The world is living in a Golden Age thanks to the existence of the Americans. The Yanks have saved the world and made it a democratic, racially equal place. White men have suffered massively in prestige, and the lowly woman has risen up, amazingly.

This Golden Age is not a Utopia, however. But there is still room for success in many fields. The important thing is that culture keeps evolving. People of the past always look primitive and funny, except greats like Hitler and Caesar. They stand out. Hitler was a thoroughly modern man. Caesar was a thoroughly modern man. He wore a toga and marched without armored personnel carriers, but he is full-rounded and human, understandable.

The list of historical celebrities is probably narrowed to about 50 men and 3 women. And many ignoramuses don’t even know about them, living only in the gauzy present. The typical writer will be read by a slender minority of readers and then forgotten, his books going out of print and disappearing from view. Who remembers a bestseller from 1890? Success is ephemeral.

Is it worth it to sacrifice everything for success? It is if you believe it is. As with most things, belief is the most salient feature around. A nation’s citizens believe in its existence and separate themselves out from other “citizens.” Children believe they are children, and act accordingly. Old people believe they are old, and act accordingly. Success lives and dies on belief, and time sorts the chaff.

Wayne Gretzky used to be a superstar, now he’s slow and finished. If he ever puts on skates, the memory of when he was fast and sharp must hurt him. To the Communists of today, and there still are some, the hopeless task they are going about is compounded by the memory of the glory days of the Soviet Union and Communist China. Everyone ages and dies and almost everyone passes from memory. Those who tasted success lived life best. Even a popular singer in Croatia had 3.9 million people who revered him. Roch Voisine will be remembered in Quebec as he crooned in French. Celine Dion of Quebec had international mega-success. Voisine had limited success, local and idiosyncratic.

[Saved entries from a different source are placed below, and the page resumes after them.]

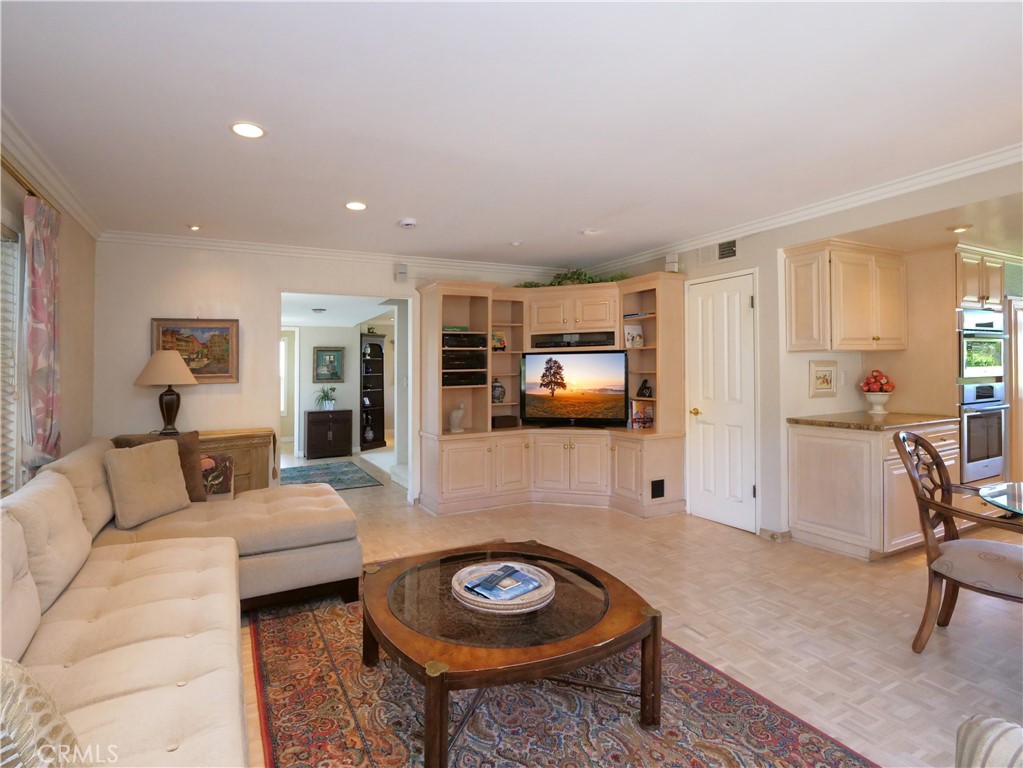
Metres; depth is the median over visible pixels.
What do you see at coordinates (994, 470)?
double oven
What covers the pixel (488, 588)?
magazine
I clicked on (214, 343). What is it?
framed painting
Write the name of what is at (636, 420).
book
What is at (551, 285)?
greenery
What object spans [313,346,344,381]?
framed picture
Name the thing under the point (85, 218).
crown molding
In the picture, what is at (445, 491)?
entertainment center
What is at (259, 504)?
sectional sofa
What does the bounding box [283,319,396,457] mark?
far room wall
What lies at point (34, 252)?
curtain
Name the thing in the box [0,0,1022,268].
ceiling
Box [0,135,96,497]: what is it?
left wall
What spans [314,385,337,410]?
potted plant
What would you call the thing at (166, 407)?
table lamp
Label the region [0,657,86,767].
throw pillow
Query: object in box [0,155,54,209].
curtain rod
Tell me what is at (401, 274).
wall speaker
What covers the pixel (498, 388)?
jar
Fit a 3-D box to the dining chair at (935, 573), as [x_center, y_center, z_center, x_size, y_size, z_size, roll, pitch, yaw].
[2.105,0.741,2.188,0.546,0.968,0.627,0,0,-28]
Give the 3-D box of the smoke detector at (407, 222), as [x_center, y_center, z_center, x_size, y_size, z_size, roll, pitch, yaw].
[-0.792,-1.182,3.779,0.133,0.037,0.132,0,0,-28]
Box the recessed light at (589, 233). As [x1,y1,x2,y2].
[581,228,599,235]
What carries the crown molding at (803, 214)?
attached to the right wall at (774, 259)
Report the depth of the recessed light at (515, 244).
4.38 m
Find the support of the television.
on the entertainment center
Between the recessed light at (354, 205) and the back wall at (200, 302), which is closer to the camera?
the recessed light at (354, 205)
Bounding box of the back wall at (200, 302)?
[89,241,572,507]
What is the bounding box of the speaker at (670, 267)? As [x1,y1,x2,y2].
[665,253,678,272]
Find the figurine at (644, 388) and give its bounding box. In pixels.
[636,379,652,397]
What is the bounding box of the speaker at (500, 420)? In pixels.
[492,415,518,428]
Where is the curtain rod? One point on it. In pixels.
(32, 194)
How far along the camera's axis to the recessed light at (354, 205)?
3.45 m
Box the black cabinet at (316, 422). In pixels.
[305,409,352,458]
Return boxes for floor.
[244,444,1022,767]
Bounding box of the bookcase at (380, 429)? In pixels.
[359,332,386,449]
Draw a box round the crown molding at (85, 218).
[0,109,103,237]
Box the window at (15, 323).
[0,220,23,497]
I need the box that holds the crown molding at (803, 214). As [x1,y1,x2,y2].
[578,143,1022,275]
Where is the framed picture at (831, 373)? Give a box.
[809,360,837,396]
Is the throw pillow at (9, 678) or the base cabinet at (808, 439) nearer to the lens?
the throw pillow at (9, 678)
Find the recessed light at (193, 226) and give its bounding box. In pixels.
[187,224,201,231]
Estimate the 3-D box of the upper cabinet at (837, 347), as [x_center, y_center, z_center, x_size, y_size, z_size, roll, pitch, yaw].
[2.598,-0.608,3.846,0.869,0.784,0.399,0,0,-28]
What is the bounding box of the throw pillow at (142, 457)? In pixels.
[104,438,190,529]
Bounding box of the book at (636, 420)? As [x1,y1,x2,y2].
[630,401,653,429]
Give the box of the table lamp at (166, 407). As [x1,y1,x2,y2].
[133,349,198,435]
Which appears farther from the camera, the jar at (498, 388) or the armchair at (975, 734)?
the jar at (498, 388)
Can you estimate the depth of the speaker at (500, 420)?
5.04 m
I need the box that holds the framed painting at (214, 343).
[150,318,239,382]
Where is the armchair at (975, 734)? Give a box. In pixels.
[954,715,1022,767]
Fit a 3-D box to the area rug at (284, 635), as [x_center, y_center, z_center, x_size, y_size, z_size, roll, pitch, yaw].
[-0.137,1.242,1.969,1.813,0.010,2.690,0,0,-28]
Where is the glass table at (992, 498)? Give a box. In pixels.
[977,481,1022,515]
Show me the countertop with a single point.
(863, 416)
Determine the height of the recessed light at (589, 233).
0.027 m
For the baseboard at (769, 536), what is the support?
attached to the right wall at (774, 259)
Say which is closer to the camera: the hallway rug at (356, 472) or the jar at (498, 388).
the jar at (498, 388)
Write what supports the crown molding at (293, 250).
attached to the back wall at (200, 302)
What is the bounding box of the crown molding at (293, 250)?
[100,228,567,279]
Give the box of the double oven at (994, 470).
[958,305,1008,484]
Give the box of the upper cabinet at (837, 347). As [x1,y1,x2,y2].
[784,239,906,352]
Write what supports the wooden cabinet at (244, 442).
on the floor
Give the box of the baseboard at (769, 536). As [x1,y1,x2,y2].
[759,527,791,541]
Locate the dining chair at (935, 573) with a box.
[893,430,1022,653]
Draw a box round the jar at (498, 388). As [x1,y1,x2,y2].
[491,378,504,404]
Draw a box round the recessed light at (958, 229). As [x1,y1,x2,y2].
[948,224,971,232]
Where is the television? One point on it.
(575, 373)
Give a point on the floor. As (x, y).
(733, 541)
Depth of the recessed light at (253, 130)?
2.38 m
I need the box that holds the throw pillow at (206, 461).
[200,452,233,498]
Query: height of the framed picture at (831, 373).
0.278 m
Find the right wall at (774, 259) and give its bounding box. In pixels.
[583,157,1022,539]
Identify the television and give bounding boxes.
[520,351,627,426]
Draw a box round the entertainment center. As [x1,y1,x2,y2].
[414,272,685,518]
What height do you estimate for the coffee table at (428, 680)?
0.389 m
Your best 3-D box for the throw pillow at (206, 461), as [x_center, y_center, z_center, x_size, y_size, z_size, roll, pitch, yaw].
[-2.105,0.650,3.329,0.425,0.305,0.211,0,0,-28]
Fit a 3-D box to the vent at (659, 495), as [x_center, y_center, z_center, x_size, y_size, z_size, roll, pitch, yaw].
[1.306,0.980,4.451,0.147,0.158,0.011,0,0,-28]
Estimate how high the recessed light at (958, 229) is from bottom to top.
0.014 m
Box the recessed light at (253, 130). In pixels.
[230,121,265,138]
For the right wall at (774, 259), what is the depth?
3.79 m
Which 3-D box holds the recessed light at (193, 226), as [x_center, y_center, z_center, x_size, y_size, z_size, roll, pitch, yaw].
[-2.503,-1.196,3.918,0.114,0.014,0.113,0,0,-28]
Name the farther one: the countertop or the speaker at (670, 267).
the speaker at (670, 267)
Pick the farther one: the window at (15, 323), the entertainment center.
the entertainment center
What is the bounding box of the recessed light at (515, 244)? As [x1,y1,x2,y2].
[509,240,523,246]
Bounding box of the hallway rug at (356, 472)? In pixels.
[279,461,383,490]
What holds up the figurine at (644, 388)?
in the entertainment center
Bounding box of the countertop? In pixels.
[788,411,958,430]
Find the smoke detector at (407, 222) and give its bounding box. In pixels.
[398,218,416,228]
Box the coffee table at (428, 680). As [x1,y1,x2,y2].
[363,538,661,767]
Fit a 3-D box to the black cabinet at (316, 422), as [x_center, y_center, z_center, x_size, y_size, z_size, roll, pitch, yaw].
[-2.950,0.873,8.048,0.658,0.718,0.412,0,0,-28]
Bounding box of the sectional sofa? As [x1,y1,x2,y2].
[0,435,366,767]
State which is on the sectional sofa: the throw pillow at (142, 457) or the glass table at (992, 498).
the throw pillow at (142, 457)
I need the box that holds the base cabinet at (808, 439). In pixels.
[787,420,954,560]
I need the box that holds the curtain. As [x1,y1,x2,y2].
[22,193,62,474]
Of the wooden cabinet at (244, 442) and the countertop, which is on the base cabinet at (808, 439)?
the countertop
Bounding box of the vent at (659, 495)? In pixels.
[650,478,665,498]
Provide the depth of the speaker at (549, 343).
4.97 m
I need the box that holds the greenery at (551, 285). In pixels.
[515,267,629,288]
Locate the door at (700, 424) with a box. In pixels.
[686,270,756,531]
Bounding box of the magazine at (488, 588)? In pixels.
[463,565,544,600]
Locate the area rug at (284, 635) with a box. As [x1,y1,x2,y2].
[250,582,875,767]
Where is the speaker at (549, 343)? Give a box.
[531,331,613,347]
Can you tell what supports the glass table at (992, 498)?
on the floor
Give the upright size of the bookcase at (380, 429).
2.003 m
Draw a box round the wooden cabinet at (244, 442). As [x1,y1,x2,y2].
[195,427,275,492]
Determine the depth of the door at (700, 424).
4.20 m
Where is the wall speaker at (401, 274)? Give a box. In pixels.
[394,264,407,282]
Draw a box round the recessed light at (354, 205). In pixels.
[344,200,367,210]

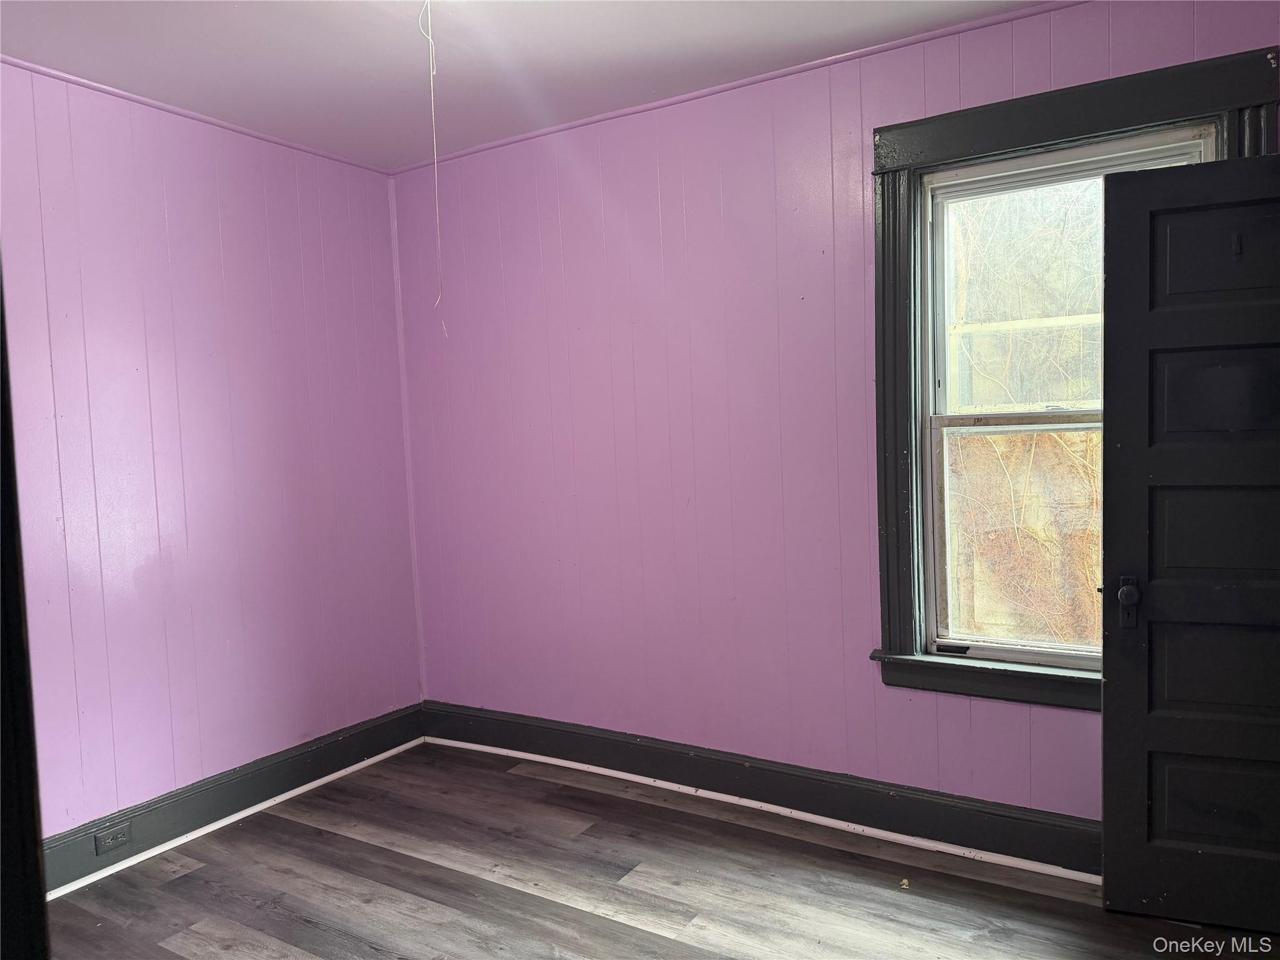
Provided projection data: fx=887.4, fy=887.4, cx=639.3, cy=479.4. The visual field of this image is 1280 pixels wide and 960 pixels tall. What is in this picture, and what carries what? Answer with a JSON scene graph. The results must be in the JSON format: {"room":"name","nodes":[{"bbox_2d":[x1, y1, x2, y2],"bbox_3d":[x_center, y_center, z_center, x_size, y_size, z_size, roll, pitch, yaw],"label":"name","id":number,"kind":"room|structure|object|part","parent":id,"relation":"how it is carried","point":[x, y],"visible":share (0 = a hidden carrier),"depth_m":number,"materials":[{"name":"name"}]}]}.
{"room":"bedroom","nodes":[
{"label":"bedroom","id":0,"kind":"room"},
{"bbox_2d":[0,59,423,846],"bbox_3d":[-2.011,0.012,2.765,0.166,2.636,3.408,0,4,32],"label":"left wall","id":1,"kind":"structure","parent":0,"point":[263,240],"depth_m":3.23,"materials":[{"name":"paint"}]},
{"bbox_2d":[0,56,391,175],"bbox_3d":[-1.926,-1.287,2.743,0.030,0.025,2.893,0,4,32],"label":"crown molding","id":2,"kind":"structure","parent":1,"relation":"attached to","point":[89,84],"depth_m":3.16,"materials":[{"name":"purple paint"}]},
{"bbox_2d":[45,700,424,891],"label":"baseboard","id":3,"kind":"structure","parent":1,"relation":"attached to","point":[258,770],"depth_m":3.29,"materials":[{"name":"black paint"}]},
{"bbox_2d":[93,821,131,855],"bbox_3d":[-1.758,1.199,2.963,0.009,0.069,0.114,0,4,32],"label":"electrical outlet","id":4,"kind":"object","parent":3,"relation":"attached to","point":[107,840],"visible":0.98,"depth_m":2.96,"materials":[{"name":"grey"}]},
{"bbox_2d":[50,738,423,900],"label":"baseboard trim","id":5,"kind":"structure","parent":3,"relation":"attached to","point":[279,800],"depth_m":3.25,"materials":[{"name":"white paint"}]},
{"bbox_2d":[0,0,1056,170],"bbox_3d":[-0.251,-1.333,1.499,4.383,0.114,3.626,0,4,32],"label":"ceiling","id":6,"kind":"structure","parent":0,"point":[263,52],"depth_m":2.81,"materials":[{"name":"white paint"}]},
{"bbox_2d":[417,0,449,336],"bbox_3d":[-0.574,-0.865,2.466,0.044,0.940,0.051,-3,3,-12],"label":"pull cord","id":7,"kind":"object","parent":6,"relation":"hanging from","point":[435,157],"visible":0.96,"depth_m":2.46,"materials":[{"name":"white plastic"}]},
{"bbox_2d":[43,741,1279,959],"bbox_3d":[-0.154,1.374,1.577,4.377,0.105,3.843,0,4,32],"label":"floor","id":8,"kind":"structure","parent":0,"point":[207,926],"depth_m":2.72,"materials":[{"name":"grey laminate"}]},
{"bbox_2d":[0,264,51,959],"bbox_3d":[-0.815,0.277,0.811,0.829,2.079,0.303,0,4,32],"label":"door frame","id":9,"kind":"structure","parent":8,"relation":"on","point":[1,350],"depth_m":0.91,"materials":[{"name":"black wood"}]},
{"bbox_2d":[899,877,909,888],"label":"debris","id":10,"kind":"object","parent":8,"relation":"on","point":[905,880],"visible":0.98,"depth_m":2.67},
{"bbox_2d":[390,0,1278,828],"bbox_3d":[0.565,-0.109,3.205,3.988,2.631,0.166,0,4,32],"label":"right wall","id":11,"kind":"structure","parent":0,"point":[1064,722],"depth_m":3.33,"materials":[{"name":"paint"}]},
{"bbox_2d":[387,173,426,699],"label":"corner trim","id":12,"kind":"structure","parent":11,"relation":"attached to","point":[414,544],"depth_m":4.08,"materials":[{"name":"purple paint"}]},
{"bbox_2d":[388,0,1081,173],"bbox_3d":[0.484,-1.389,3.056,3.548,0.029,0.027,0,4,32],"label":"crown molding","id":13,"kind":"structure","parent":11,"relation":"attached to","point":[510,140],"depth_m":3.05,"materials":[{"name":"paint"}]},
{"bbox_2d":[423,700,1101,876],"bbox_3d":[0.553,1.115,3.193,3.702,0.162,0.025,0,4,32],"label":"baseboard","id":14,"kind":"structure","parent":11,"relation":"attached to","point":[647,775],"depth_m":3.18,"materials":[{"name":"black paint"}]},
{"bbox_2d":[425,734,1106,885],"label":"baseboard trim","id":15,"kind":"structure","parent":14,"relation":"attached to","point":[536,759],"depth_m":3.14,"materials":[{"name":"white paint"}]},
{"bbox_2d":[918,128,1217,674],"bbox_3d":[1.264,-0.221,2.680,1.142,1.845,0.161,0,4,32],"label":"window","id":16,"kind":"structure","parent":11,"relation":"in","point":[957,192],"depth_m":2.81,"materials":[{"name":"clear glass"}]},
{"bbox_3d":[1.360,0.187,2.839,0.726,0.754,0.058,0,4,32],"label":"sash","id":17,"kind":"part","parent":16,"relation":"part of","materials":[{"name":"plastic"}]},
{"bbox_3d":[1.390,-0.536,2.818,0.748,0.843,0.041,0,4,32],"label":"sash","id":18,"kind":"part","parent":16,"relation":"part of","materials":[{"name":"white"}]},
{"bbox_2d":[866,38,1278,704],"bbox_3d":[1.280,-0.212,2.680,1.129,1.856,0.149,0,4,32],"label":"window frame","id":19,"kind":"structure","parent":11,"relation":"attached to","point":[1019,138],"depth_m":2.81,"materials":[{"name":"black paint"}]},
{"bbox_2d":[1096,151,1279,929],"bbox_3d":[1.681,0.180,2.264,0.865,2.028,0.150,-1,4,22],"label":"door","id":20,"kind":"structure","parent":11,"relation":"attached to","point":[1130,181],"depth_m":2.36,"materials":[{"name":"black paint"}]},
{"bbox_3d":[1.365,0.345,2.485,0.050,0.134,0.064,-1,4,22],"label":"doorknob","id":21,"kind":"part","parent":20,"relation":"part of","materials":[{"name":"black metal"}]},
{"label":"panel","id":22,"kind":"part","parent":20,"relation":"part of","materials":[{"name":"black paint"}]},
{"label":"panel","id":23,"kind":"part","parent":20,"relation":"part of","materials":[{"name":"black paint"}]},
{"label":"panel","id":24,"kind":"part","parent":20,"relation":"part of","materials":[{"name":"black paint"}]},
{"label":"panel","id":25,"kind":"part","parent":20,"relation":"part of","materials":[{"name":"black paint"}]},
{"bbox_2d":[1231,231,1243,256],"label":"door hook","id":26,"kind":"object","parent":20,"relation":"attached to","point":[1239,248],"visible":0.97,"depth_m":2.25,"materials":[{"name":"black metal"}]},
{"label":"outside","id":27,"kind":"structure","parent":0,"visible":0},
{"label":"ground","id":28,"kind":"structure","parent":27,"visible":0},
{"bbox_2d":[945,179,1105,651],"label":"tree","id":29,"kind":"object","parent":28,"relation":"on","point":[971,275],"visible":0.25,"depth_m":5.36,"materials":[{"name":"plant"}]}
]}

The ultimate lesson is that life is fair. Adolf Hitler deserved to lose, but he also deserved to be the man the Twentieth Century gets named after. He was compelling in the same way that Elvis was compelling. His willpower vaulted him into the pages of history, even as his intellectual foolishness condemned him. William Gibson will never be one-millionth as great as Adolf Hitler, but his Sprawl trilogy, brilliantly fashioned out of nothing and making it into science fiction’s favorite greats, was intellectually superior and metaphorically rich. Gibson’s tiny patch of success, a green sward on a digital lawn, will live on in time for some select readers in a way that Hitler’s ideas will not. The Aryan Race and the hierarchy of European men is dust, but Gibson’s cyberspace deck is permanent and enduring. Both have success of a kind, it is up to you what to make of it.

4 thoughts on “The Trickiness of Success

  1. Thank you for the shout out, yes, it’s true the two books I’ve written have sold barely a combined 150 copies, but I won’t give up. However, I am fortunate to have something to fall back on.